Records contained in a dataset:

-=-=-=-=-

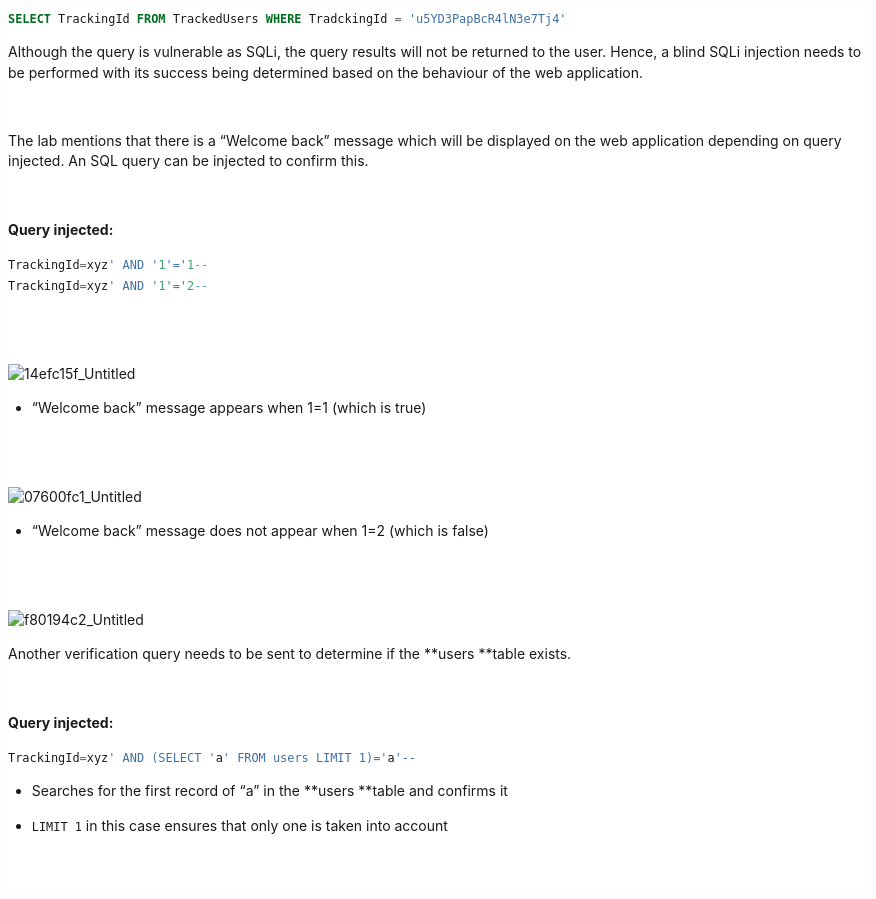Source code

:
 ```sql
SELECT TrackingId FROM TrackedUsers WHERE TradckingId = 'u5YD3PapBcR4lN3e7Tj4'
```

Although the query is vulnerable as SQLi, the query results will not be returned to the user. Hence, a blind SQLi injection needs to be performed with its success being determined based on the behaviour of the web application.

<br/>

The lab mentions that there is a “Welcome back” message which will be displayed on the web application depending on query injected. An SQL query can be injected to confirm this.

<br/>

**Query injected:**


```sql
TrackingId=xyz' AND '1'='1--
TrackingId=xyz' AND '1'='2--
```

<br/>

<br/>

![14efc15f_Untitled](https://github.com/Fedwig/picoCTF2023-Writeup/assets/85858497/3778c2bc-d784-4a39-b4fa-26fe784c4e41)

- “Welcome back” message appears when 1=1 (which is true)

<br/>

<br/>

![07600fc1_Untitled](https://github.com/Fedwig/picoCTF2023-Writeup/assets/85858497/bad9a0fc-aa02-46f5-a1b7-b2b093c99ce2)

- “Welcome back” message does not appear when 1=2 (which is false)

<br/>

<br/>

![f80194c2_Untitled](https://github.com/Fedwig/picoCTF2023-Writeup/assets/85858497/a83adb64-db3e-4f42-956b-23b54259affe)

Another verification query needs to be sent to determine if the **users **table exists.

<br/>

**Query injected:**


```sql
TrackingId=xyz' AND (SELECT 'a' FROM users LIMIT 1)='a'--
```

- Searches for the first record of “a” in the **users **table and confirms it

- `LIMIT 1` in this case ensures that only one is taken into account

<br/>

<br/>
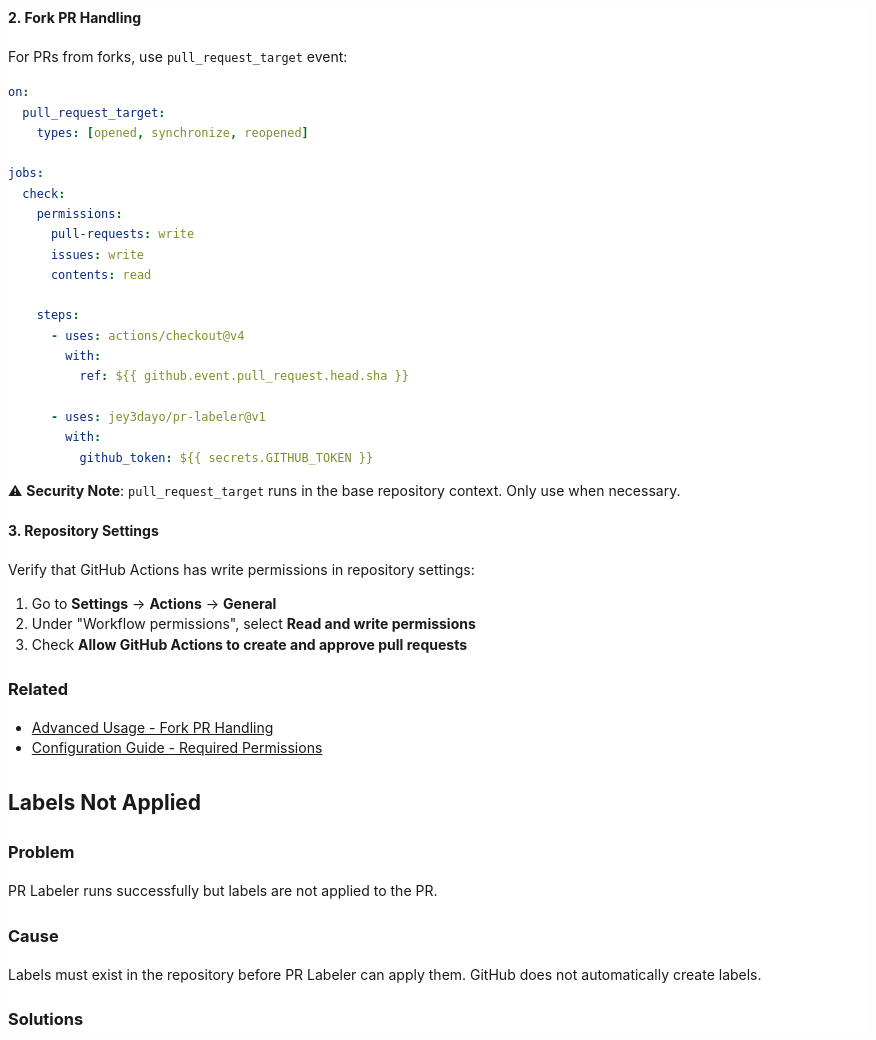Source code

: #### 2. Fork PR Handling

For PRs from forks, use `pull_request_target` event:

```yaml
on:
  pull_request_target:
    types: [opened, synchronize, reopened]

jobs:
  check:
    permissions:
      pull-requests: write
      issues: write
      contents: read

    steps:
      - uses: actions/checkout@v4
        with:
          ref: ${{ github.event.pull_request.head.sha }}

      - uses: jey3dayo/pr-labeler@v1
        with:
          github_token: ${{ secrets.GITHUB_TOKEN }}
```

⚠️ **Security Note**: `pull_request_target` runs in the base repository context. Only use when necessary.

#### 3. Repository Settings

Verify that GitHub Actions has write permissions in repository settings:

1. Go to **Settings** → **Actions** → **General**
2. Under "Workflow permissions", select **Read and write permissions**
3. Check **Allow GitHub Actions to create and approve pull requests**

### Related

- [Advanced Usage - Fork PR Handling](advanced-usage.md#fork-pr-handling)
- [Configuration Guide - Required Permissions](configuration.md#input-parameters)

## Labels Not Applied

### Problem

PR Labeler runs successfully but labels are not applied to the PR.

### Cause

Labels must exist in the repository before PR Labeler can apply them. GitHub does not automatically create labels.

### Solutions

-=-=-=-=-

### TASK
Wherever a line holds the word "runs", copy that line out of the entries above.

### RESPONSE
⚠️ **Security Note**: `pull_request_target` runs in the base repository context. Only use when necessary.
PR Labeler runs successfully but labels are not applied to the PR.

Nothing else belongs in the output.